* [Exercise brief]:
In the items from the line holding "What is the" through the end of the items, change "centre" to "center" and keep everything else the same. Leave the pictures out.

* [Material provided]:

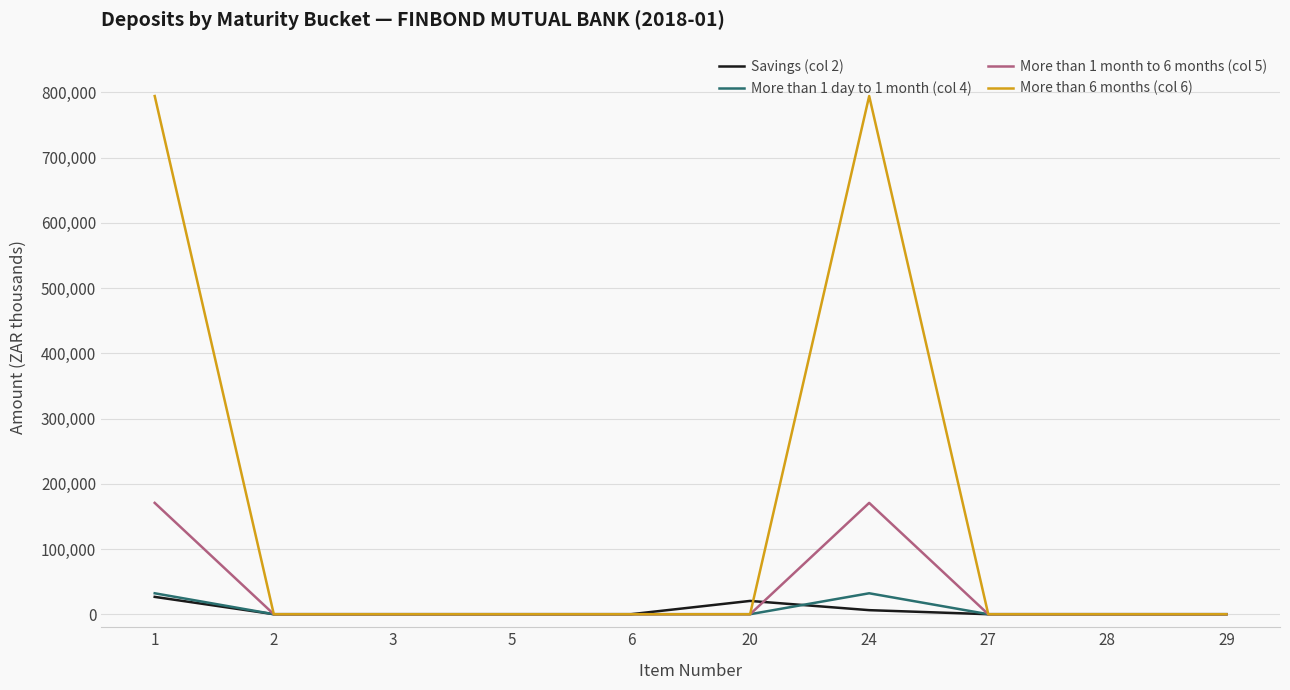

Is the value of More than 6 months (col 6) at 24 greater than the value of More than 1 month to 6 months (col 5) at 6?

Yes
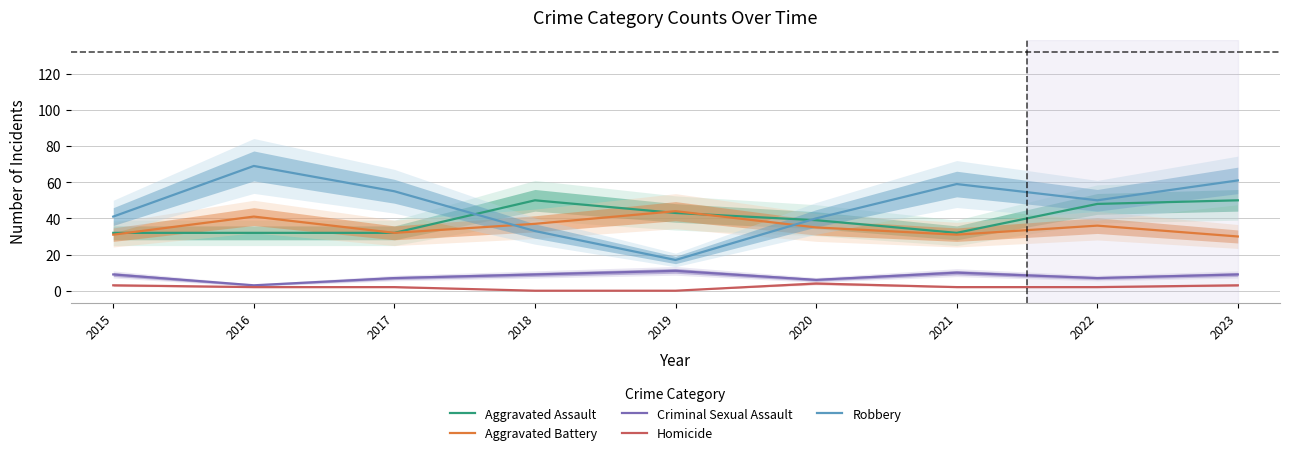

At how many categories does at least one series exceed 30?

9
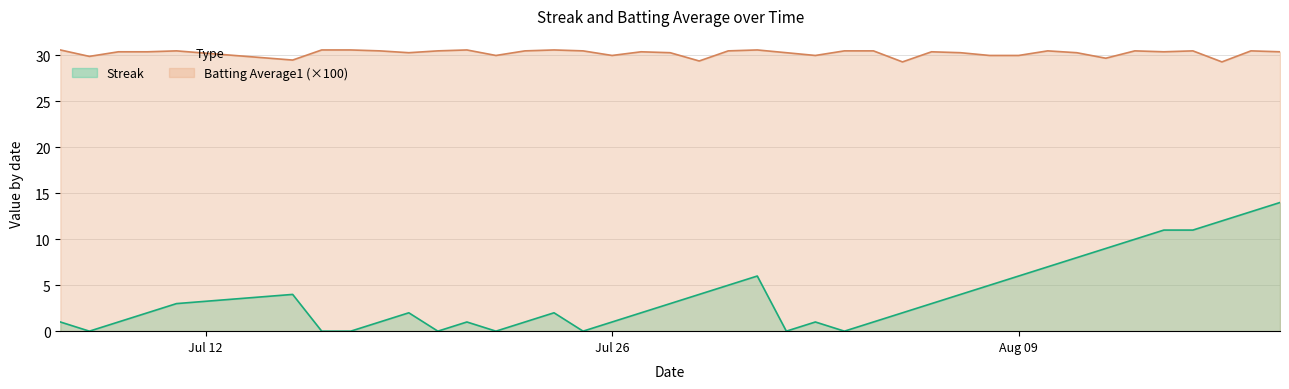

What is the lowest value of the Batting Average1 (×100) series?

29.3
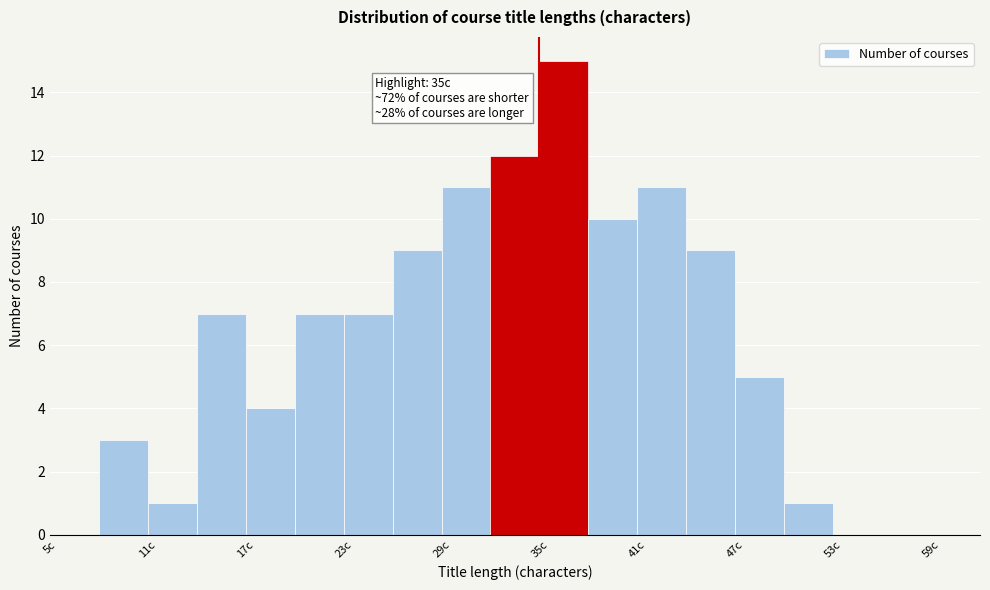

Read against the x-axis, roughly where is the centre of the tallest bar?

37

* [Your response]:
What is the lowest value of the Batting Average1 (×100) series?

29.3

Read against the x-axis, roughly where is the center of the tallest bar?

37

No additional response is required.